- Task set:
#1 In two sentences, summarize the Spring MVC and jqGrid guide that follows.
#2 Answer these questions from the Spring MVC and jqGrid guide that follows:
(a) What name should the new MySQL database have?
(b) In which folder of the source code is the SQL file to import?
(c) What should be done if the project will not build because of missing repositories?
#3 Repeat the part of the Spring MVC and jqGrid guide starting at "Access the source" and ending at "have one yet)", word for word.

Saturday, January 28, 2012

Spring MVC 3.1, jqGrid, and Spring Data JPA Integration Guide (Part 5)

Review

We have just completed our application! In the previous sections, we have discussed the functional specs, created the Java classes, declared the configuration files, and wrote the HTML files. In this section, we will build and run the application using Maven, and show how to import the project in Eclipse.


Running the Application

Access the source code

To download the source code, please visit the project's Github repository (click here)

Preparing the data source

  1. Run MySQL (install one if you don't have one yet)
  2. Create a new database:
    spring_jqgrid_tutorial
  3. Import the following file which is included in the source code under the src/main/resources folder:
    spring_jqgrid_tutorial.sql

Building with Maven

  1. Ensure Maven is installed
  2. Open a command window (Windows) or a terminal (Linux/Mac)
  3. Run the following command:
    mvn tomcat:run
  4. You should see the following output:
    [INFO] Scanning for projects...
    [INFO] Searching repository for plugin with prefix: 'tomcat'.
    [INFO] artifact org.codehaus.mojo:tomcat-maven-plugin: checking for updates from central
    [INFO] artifact org.codehaus.mojo:tomcat-maven-plugin: checking for updates from snapshots
    [INFO] ------------------------------------------
    [INFO] Building spring-jqgrid-tutorial Maven Webapp
    [INFO]    task-segment: [tomcat:run]
    [INFO] ------------------------------------------
    [INFO] Preparing tomcat:run
    [INFO] [apt:process {execution: default}]
    [INFO] [resources:resources {execution: default-resources}]
    [INFO] [tomcat:run {execution: default-cli}]
    [INFO] Running war on http://localhost:8080/spring-jqgrid-tutorial
    Jan 28, 2012 11:15:25 AM org.apache.catalina.startup.Embedded start
    INFO: Starting tomcat server
    Jan 28, 2012 11:15:25 AM org.apache.catalina.core.StandardEngine start
    INFO: Starting Servlet Engine: Apache Tomcat/6.0.29
    Jan 28, 2012 11:15:26 AM org.apache.catalina.core.ApplicationContext log
    INFO: Initializing Spring root WebApplicationContext
    Jan 28, 2012 11:15:32 AM org.apache.coyote.http11.Http11Protocol init
    INFO: Initializing Coyote HTTP/1.1 on http-8080
    Jan 28, 2012 11:15:32 AM org.apache.coyote.http11.Http11Protocol start
    INFO: Starting Coyote HTTP/1.1 on http-8080
    
  5. Note: If the project will not build due to missing repositories, please enable the repositories section in the pom.xml!

Access the Entry page

  1. Follow the steps with Building with Maven
  2. Open a browser
  3. Enter the following URL (8080 is the default port for Tomcat):
    http://localhost:8080/spring-jqgrid-tutorial/

Import the project in Eclipse

  1. Ensure Maven is installed
  2. Open a command window (Windows) or a terminal (Linux/Mac)

- Entries supplied:
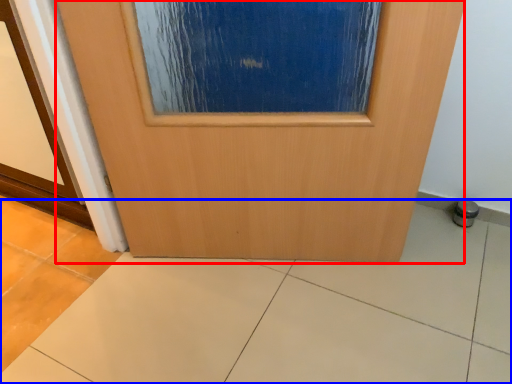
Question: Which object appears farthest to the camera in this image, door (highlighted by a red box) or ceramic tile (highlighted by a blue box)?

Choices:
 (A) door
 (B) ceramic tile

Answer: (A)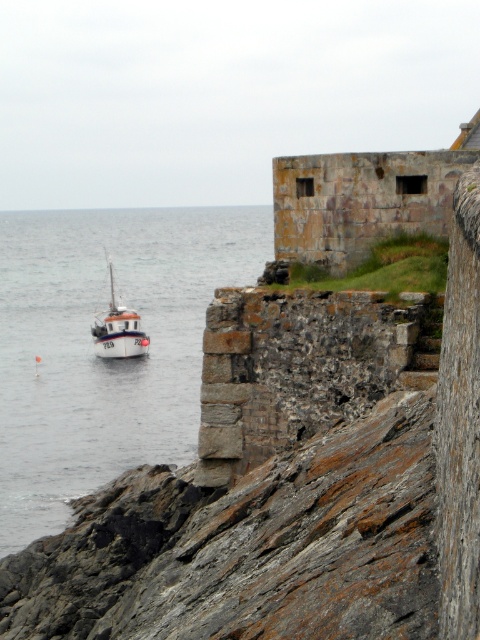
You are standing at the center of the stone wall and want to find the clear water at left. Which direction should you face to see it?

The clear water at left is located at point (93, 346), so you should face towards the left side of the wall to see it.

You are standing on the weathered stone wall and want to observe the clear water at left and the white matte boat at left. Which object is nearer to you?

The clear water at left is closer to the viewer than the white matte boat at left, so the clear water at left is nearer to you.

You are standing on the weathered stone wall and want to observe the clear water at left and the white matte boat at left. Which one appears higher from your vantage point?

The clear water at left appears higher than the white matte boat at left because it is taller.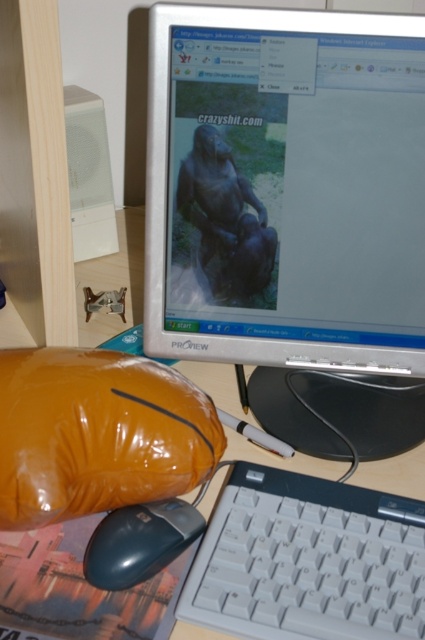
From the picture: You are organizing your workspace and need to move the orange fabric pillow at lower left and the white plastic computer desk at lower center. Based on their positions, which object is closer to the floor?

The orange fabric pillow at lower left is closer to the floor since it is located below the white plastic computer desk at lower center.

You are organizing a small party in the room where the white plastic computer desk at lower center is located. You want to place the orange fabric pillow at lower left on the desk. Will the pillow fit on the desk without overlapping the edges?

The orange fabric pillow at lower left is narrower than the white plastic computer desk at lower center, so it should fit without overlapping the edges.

- Task-by-task answers:
#1 This fifth part of the guide shows how to build and run the completed Spring MVC 3.1, jqGrid, and Spring Data JPA application with Maven, and how to import the project into Eclipse. It covers creating a MySQL database named spring_jqgrid_tutorial and importing the included SQL file into it, running "mvn tomcat:run", and opening http://localhost:8080/spring-jqgrid-tutorial/ in a browser.

#2
(a) spring_jqgrid_tutorial
(b) src/main/resources
(c) Enable the repositories section in the pom.xml.

#3
Access the source code

To download the source code, please visit the project's Github repository (click here)

Preparing the data source

  1. Run MySQL (install one if you don't have one yet)